**Task directions:** Your answer should consist of each line below that includes the word "million".

(Extracted data entries)
----

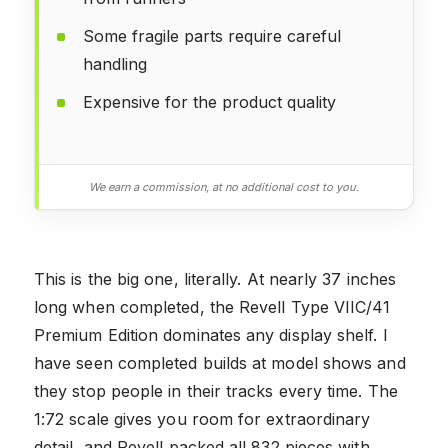
Some fragile parts require careful
handling
Expensive for the product quality
We earn a commission, at no additional cost to you.
This is the big one, literally. At nearly 37 inches
long when completed, the Revell Type VIIC/41
Premium Edition dominates any display shelf. I
have seen completed builds at model shows and
they stop people in their tracks every time. The
1:72 scale gives you room for extraordinary
detail, and Revell packed all 832 pieces with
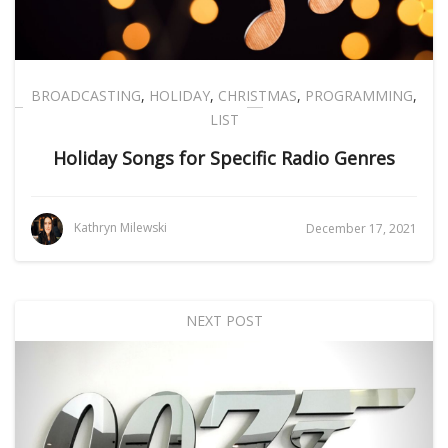
BROADCASTING
,
HOLIDAY
,
CHRISTMAS
,
PROGRAMMING
,
LIST
Holiday Songs for Specific Radio Genres
Kathryn Milewski
December 17, 2021
NEXT POST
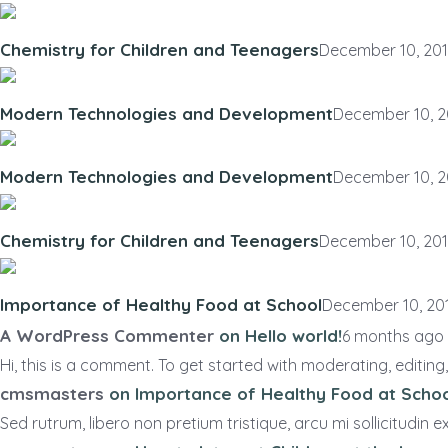
Chemistry for Children and Teenagers
December 10, 20
Modern Technologies and Development
December 10, 2
Modern Technologies and Development
December 10, 2
Chemistry for Children and Teenagers
December 10, 20
Importance of Healthy Food at School
December 10, 20
A WordPress Commenter
on
Hello world!
6 months ago
Hi, this is a comment. To get started with moderating, editing,.
cmsmasters
on
Importance of Healthy Food at Scho
Sed rutrum, libero non pretium tristique, arcu mi sollicitudin ex,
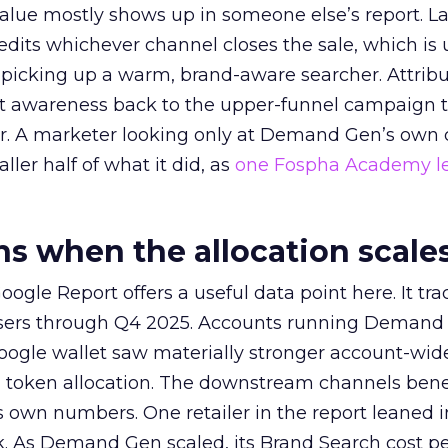
alue mostly shows up in someone else’s report. La
redits whichever channel closes the sale, which is 
picking up a warm, brand-aware searcher. Attribu
at awareness back to the upper-funnel campaign 
ier. A marketer looking only at Demand Gen’s own
ller half of what it did, as
one Fospha Academy l
 when the allocation scale
ogle Report offers a useful data point here. It tr
rtisers through Q4 2025. Accounts running Demand
oogle wallet saw materially stronger account-wi
a token allocation. The downstream channels benef
own numbers. One retailer in the report leaned i
k. As Demand Gen scaled, its Brand Search cost p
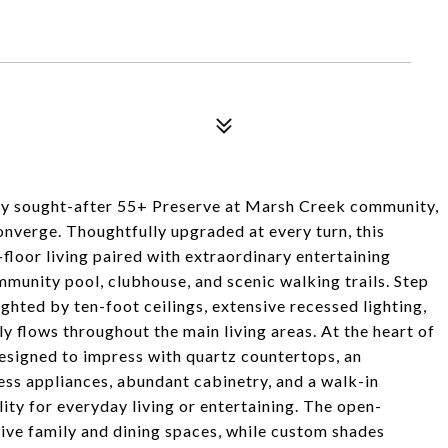
hly sought-after 55+ Preserve at Marsh Creek community,
onverge. Thoughtfully upgraded at every turn, this
floor living paired with extraordinary entertaining
mmunity pool, clubhouse, and scenic walking trails. Step
ghted by ten-foot ceilings, extensive recessed lighting,
 flows throughout the main living areas. At the heart of
designed to impress with quartz countertops, an
ess appliances, abundant cabinetry, and a walk-in
ity for everyday living or entertaining. The open-
sive family and dining spaces, while custom shades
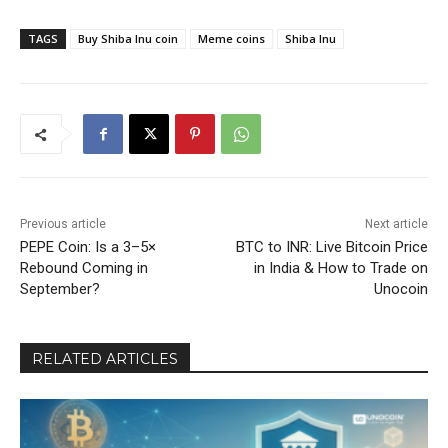
TAGS
Buy Shiba Inu coin
Meme coins
Shiba Inu
Previous article
Next article
PEPE Coin: Is a 3–5×
BTC to INR: Live Bitcoin Price
Rebound Coming in
in India & How to Trade on
September?
Unocoin
RELATED ARTICLES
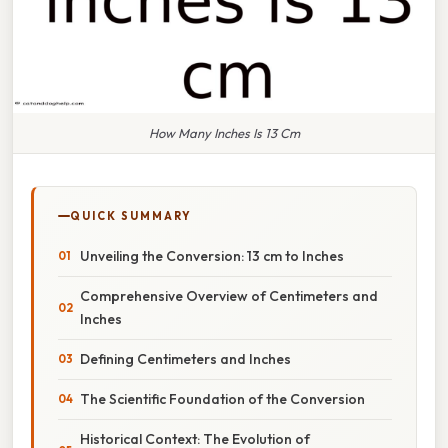
How Many Inches Is 13 Cm
QUICK SUMMARY
Unveiling the Conversion: 13 cm to Inches
Comprehensive Overview of Centimeters and
Inches
Defining Centimeters and Inches
The Scientific Foundation of the Conversion
Historical Context: The Evolution of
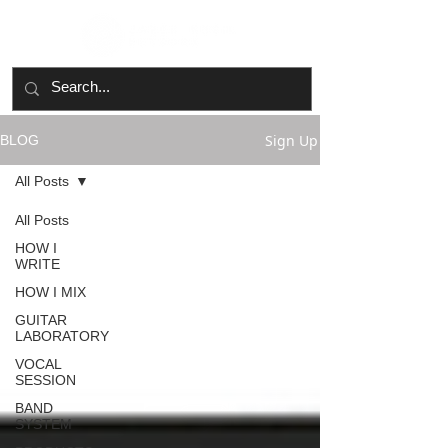
Sign Up
BLOG
All Posts
All Posts
HOW I
WRITE
HOW I MIX
GUITAR
LABORATORY
VOCAL
SESSION
BAND
SYSTEM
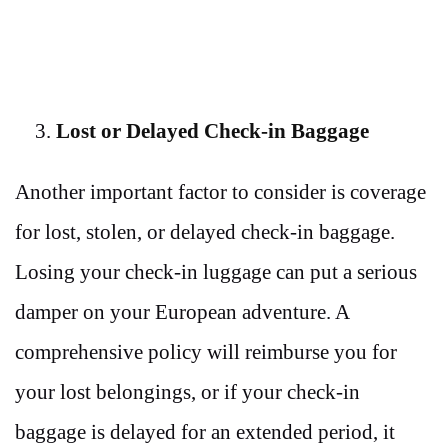
Lost or Delayed Check-in Baggage
Another important factor to consider is coverage
for lost, stolen, or delayed check-in baggage.
Losing your check-in luggage can put a serious
damper on your European adventure. A
comprehensive policy will reimburse you for
your lost belongings, or if your check-in
baggage is delayed for an extended period, it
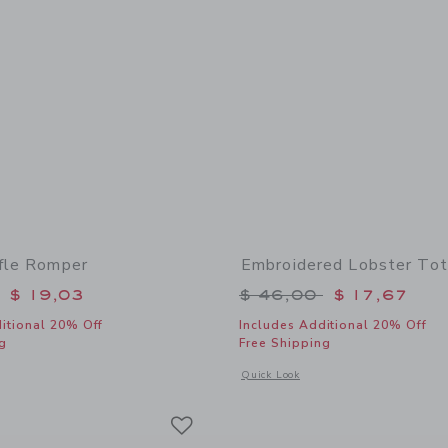
ffle Romper
Embroidered Lobster To
educed from $ 64,00 to
Price reduced from 
$ 19,03
$ 46,00
$ 17,67
itional 20% Off
Includes Additional 20% Off
g
Free Shipping
window with additional details of Floral Ruffle Romper
Opens a modal window with additional
Quick Look
Link
Link
Link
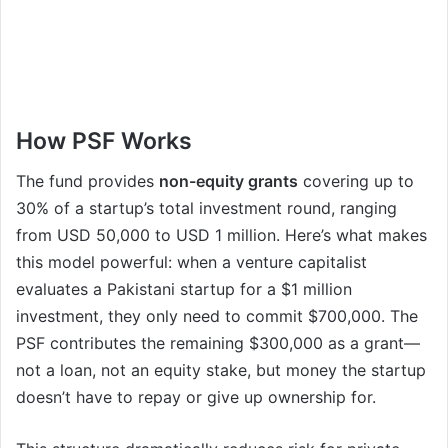
How PSF Works
The fund provides
non-equity grants
covering up to
30% of a startup’s total investment round, ranging
from USD 50,000 to USD 1 million. Here’s what makes
this model powerful: when a venture capitalist
evaluates a Pakistani startup for a $1 million
investment, they only need to commit $700,000. The
PSF contributes the remaining $300,000 as a grant—
not a loan, not an equity stake, but money the startup
doesn’t have to repay or give up ownership for.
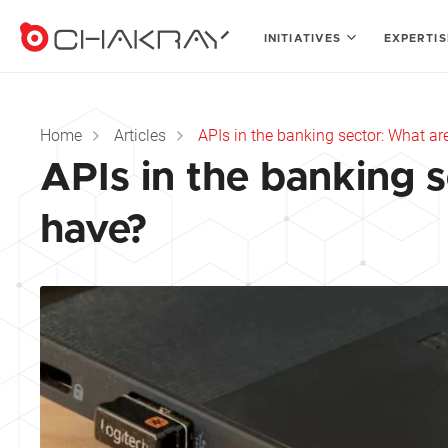
INITIATIVES
EXPERTI
Home
Articles
APIs in the banking sector: What a
APIs in the banking 
have?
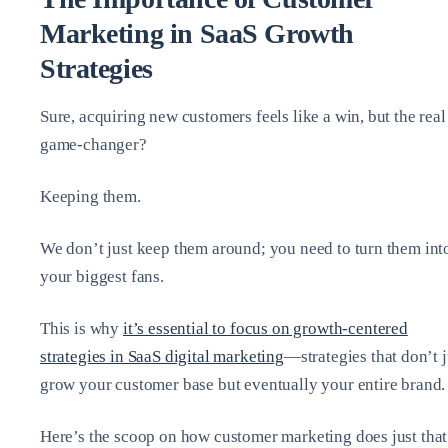
Marketing in SaaS Growth
Strategies
Sure, acquiring new customers feels like a win, but the real
game-changer?
Keeping them.
We don’t just keep them around; you need to turn them int
your biggest fans.
This is why
it’s essential to focus on growth-centered
strategies in SaaS digital marketing
—strategies that don’t j
grow your customer base but eventually your entire brand.
Here’s the scoop on how customer marketing does just that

----

**Output below:**
from USD 50,000 to USD 1 million. Here’s what makes
evaluates a Pakistani startup for a $1 million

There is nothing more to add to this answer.